她覺得問題很簡單,但對於打小受侵害的崔夷玉而言,無異於粉碎他的三觀和信仰。
古代講究忠孝兩全,甚至常有為忠不喜弒子的「美談」流傳下去。
就像林元瑾至今無法接受封建君權一樣,她也不能逼著一個與她足足有千年之差的古代人來接受她的思想薰陶。
這不現實。
她本就不應該逼迫旁人,更不應該去逼迫在此世上她唯一珍惜的之人。
「沒事的,什麼都沒關係的。」林元瑾揚起明媚的笑容,仿佛再沒有什麼能壓垮她,連眼尾都透著輕鬆,「如果覺得為難,你就把我之前說的話都忘了吧。」
「只要你能好好活著就可以了。」
這就是她唯一的願望。
其他所有人都無所謂,只要崔夷玉能活著就好。
林元瑾退讓了,所以崔夷玉也不必再糾結。
這是回到太子府的馬車,等馬車停下,一切都會回歸正軌。
崔夷玉還是暗衛,林元瑾繼續做她的太子妃。
本也該如此。
但雙方其實心底都知道,無論如何都已經回不到過去了。
車輪軲轆軲轆地轉,宛如倒計時,窗外的視野慢慢滑動。
馬上就要到了。
崔夷玉望著身側人乖巧的坐姿,心中卻隱隱有些不安。
「回府之後我會去見太子。」崔夷玉看著林元瑾,五感雜陳,思考良久,最終也只是生澀地囑咐了句,「你要小心。」
崔夷玉不覺得太子敢皇帝剛放人回來對太子妃動手,但出乎意料的事太多了,如今也不敢打包票,只能希望林元瑾萬事小心。

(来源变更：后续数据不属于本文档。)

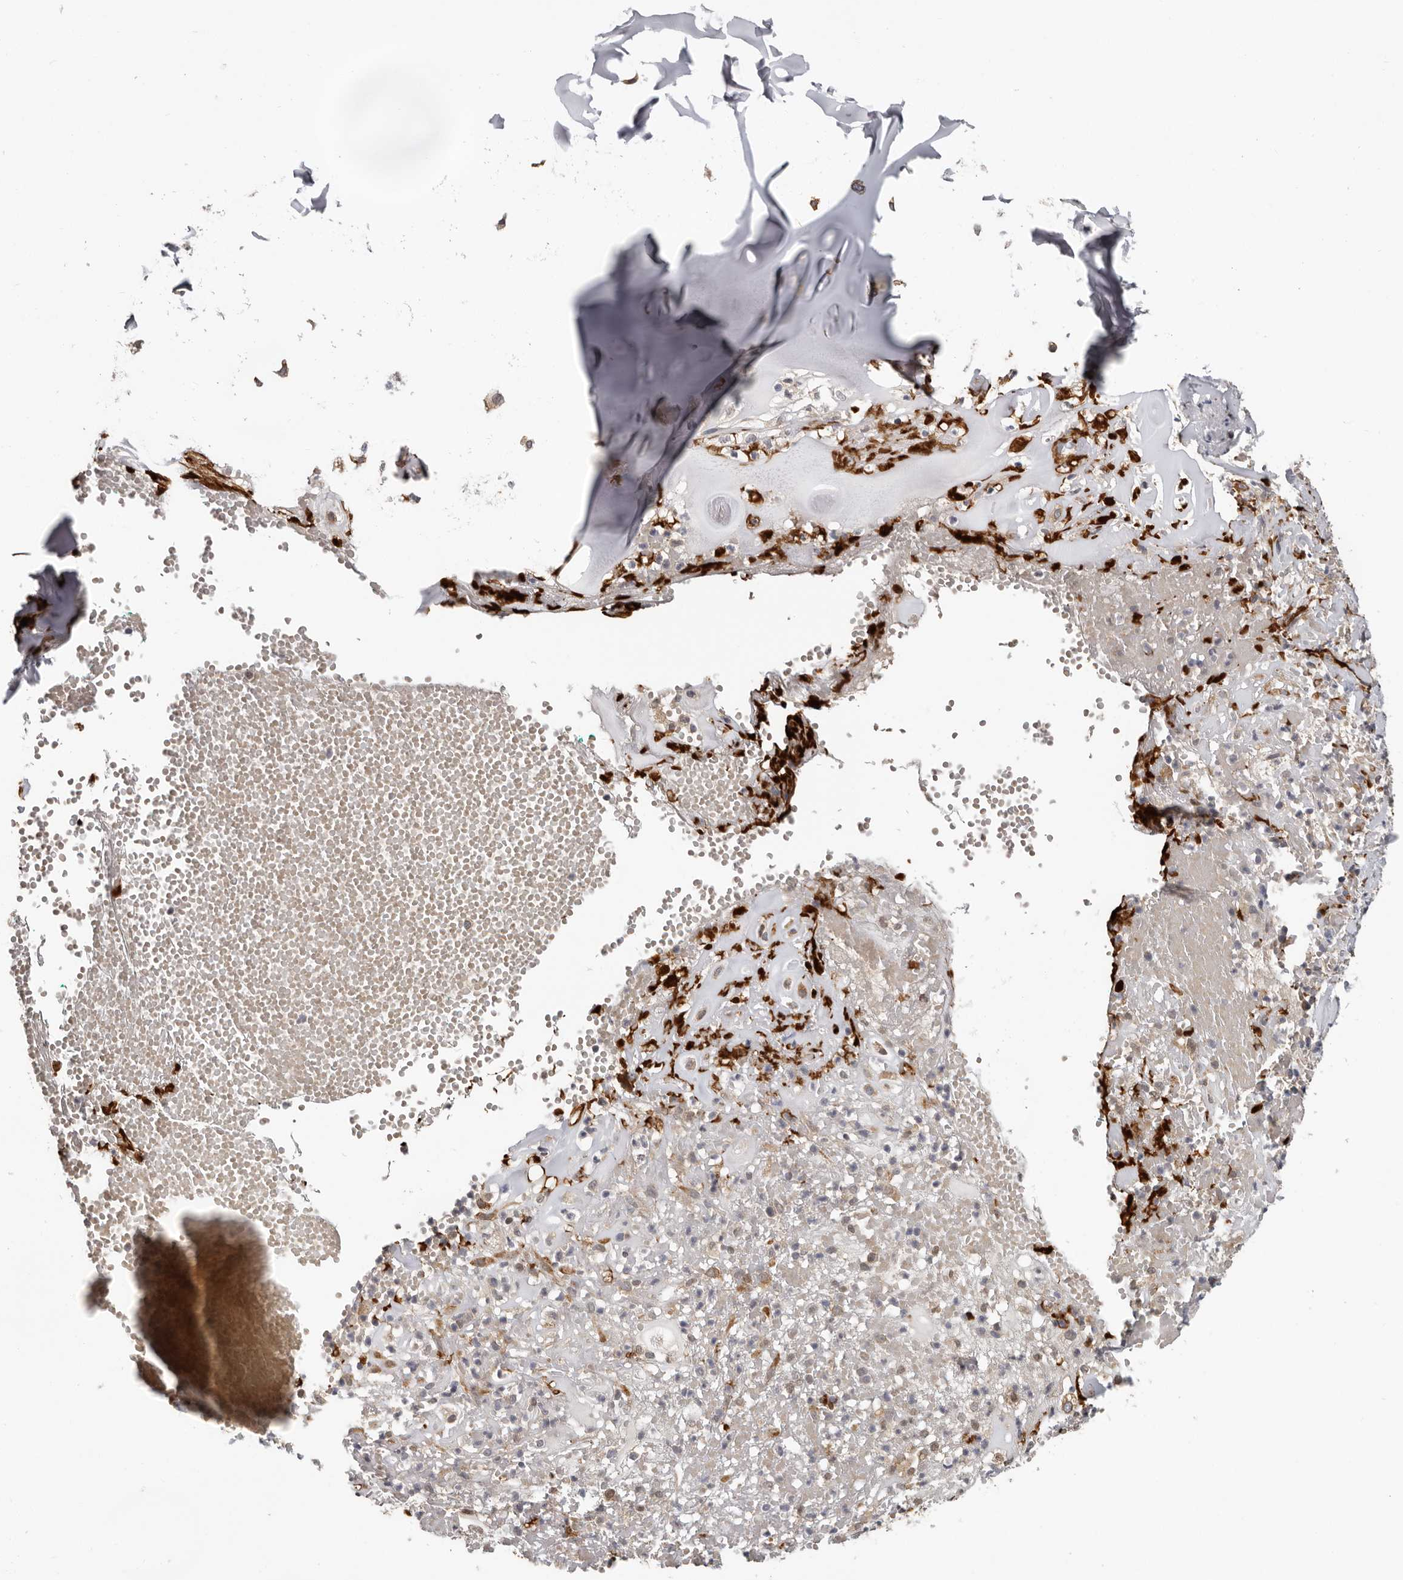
{"staining": {"intensity": "weak", "quantity": "<25%", "location": "cytoplasmic/membranous"}, "tissue": "adipose tissue", "cell_type": "Adipocytes", "image_type": "normal", "snomed": [{"axis": "morphology", "description": "Normal tissue, NOS"}, {"axis": "morphology", "description": "Basal cell carcinoma"}, {"axis": "topography", "description": "Cartilage tissue"}, {"axis": "topography", "description": "Nasopharynx"}, {"axis": "topography", "description": "Oral tissue"}], "caption": "IHC photomicrograph of normal adipose tissue: adipose tissue stained with DAB displays no significant protein expression in adipocytes.", "gene": "MTF1", "patient": {"sex": "female", "age": 77}}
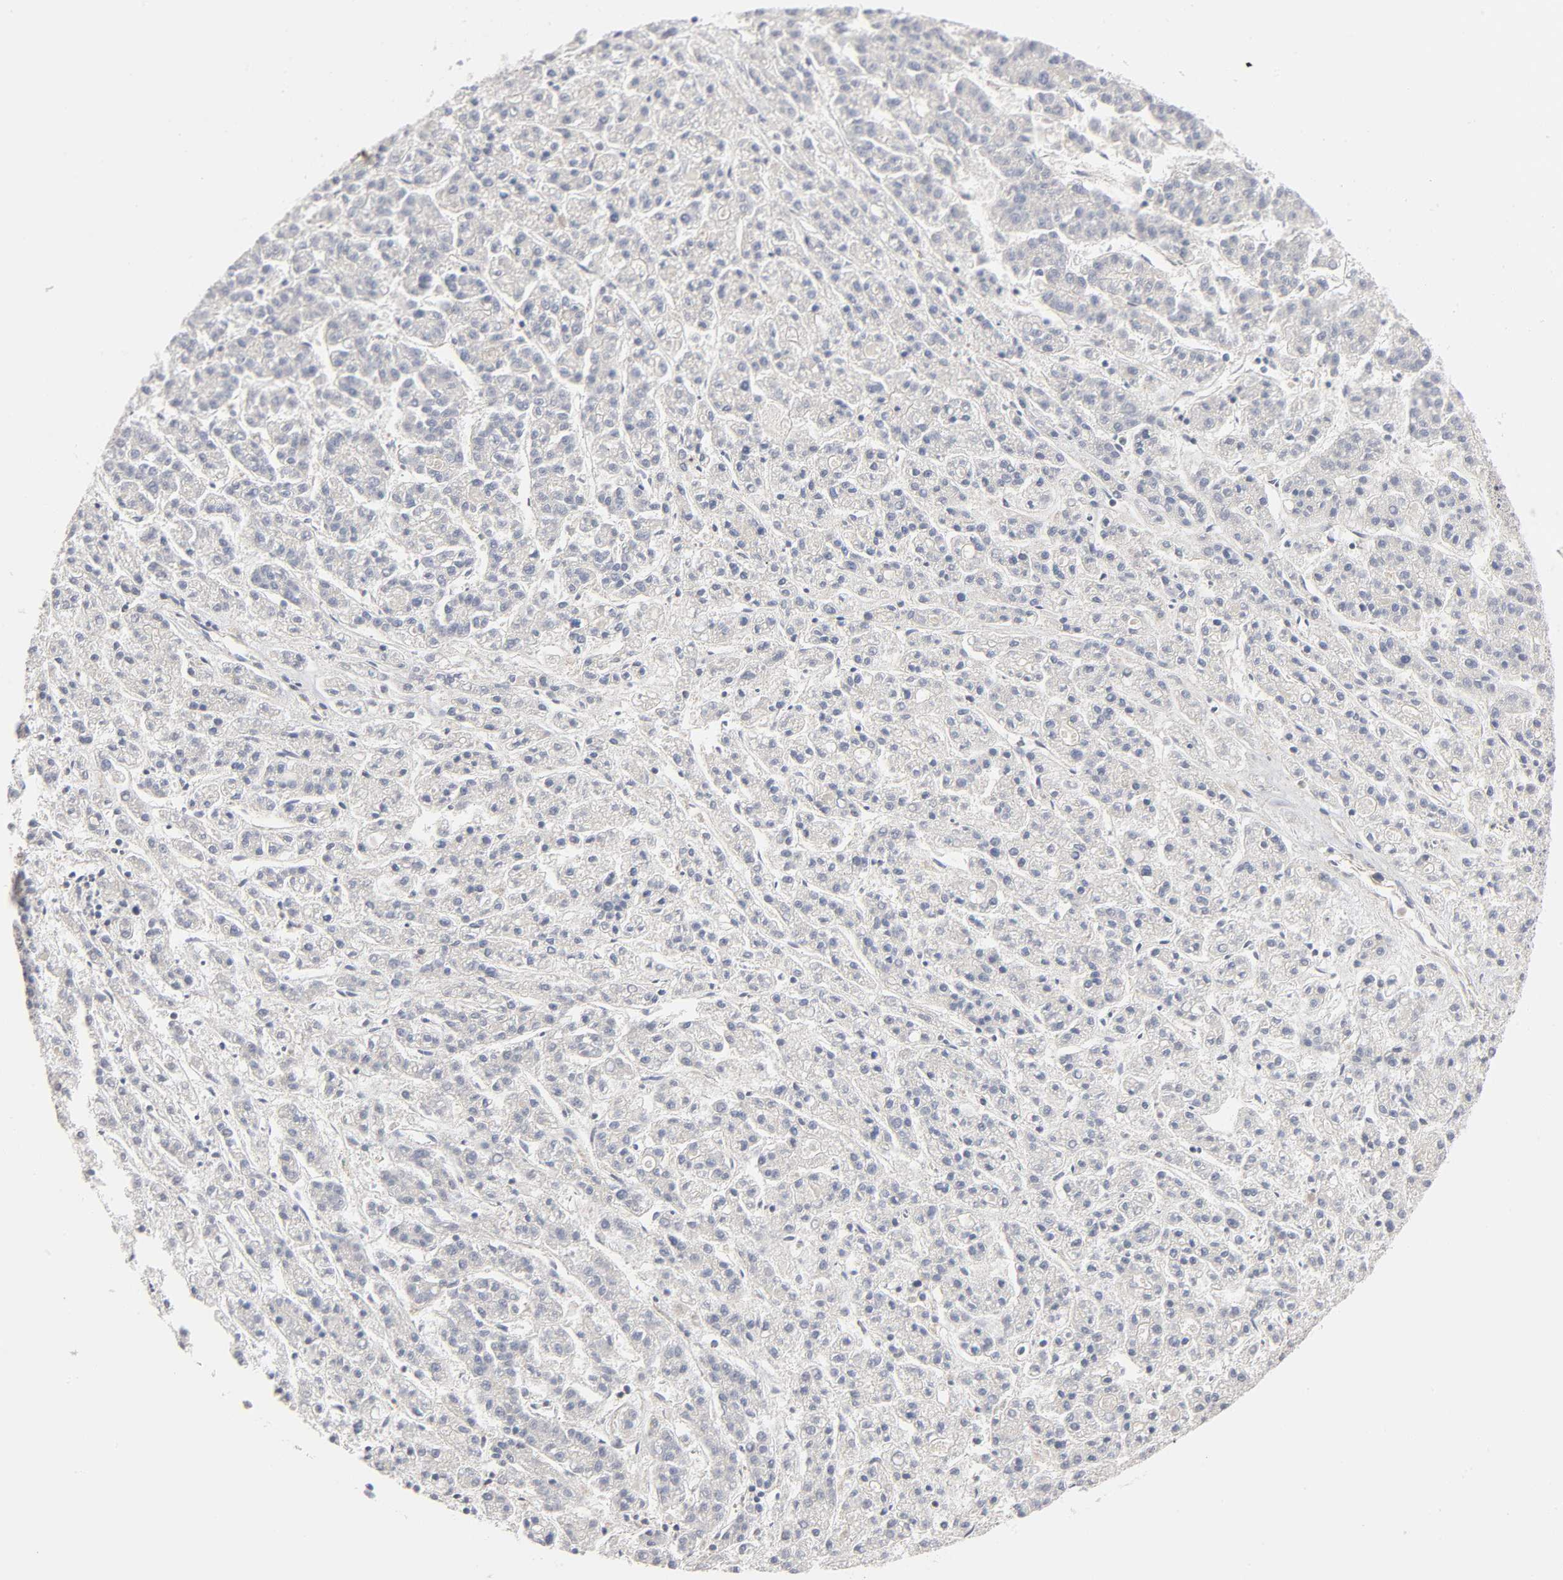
{"staining": {"intensity": "negative", "quantity": "none", "location": "none"}, "tissue": "liver cancer", "cell_type": "Tumor cells", "image_type": "cancer", "snomed": [{"axis": "morphology", "description": "Carcinoma, Hepatocellular, NOS"}, {"axis": "topography", "description": "Liver"}], "caption": "IHC histopathology image of neoplastic tissue: hepatocellular carcinoma (liver) stained with DAB (3,3'-diaminobenzidine) shows no significant protein positivity in tumor cells.", "gene": "ROCK1", "patient": {"sex": "male", "age": 70}}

「你在擔心我?」林元瑾一頓,微微傾身,如試探般調侃道,「明明在懸崖下的時候,你不是覺得沒有你,我也能好好活下去嗎?」
崔夷玉眸光一滯,放在身側的手指不受控地曲起:「我不是……」這個意思。
崔夷玉比他想像中還要信賴林元瑾。
可他依然本能地抗拒回憶懸崖下的事,不是因為他狼狽幾乎致死,而是不願回憶起她生機全無的慘白身影。
若是能有選擇,他也不放心林元瑾一個人孑然一身走向未知的前路。
突然,他的眼前出現了一隻光潔的手。
雖然還有許多細碎的傷痕,但在這段時日接連不斷的藥敷之下,已經淺淡了許多。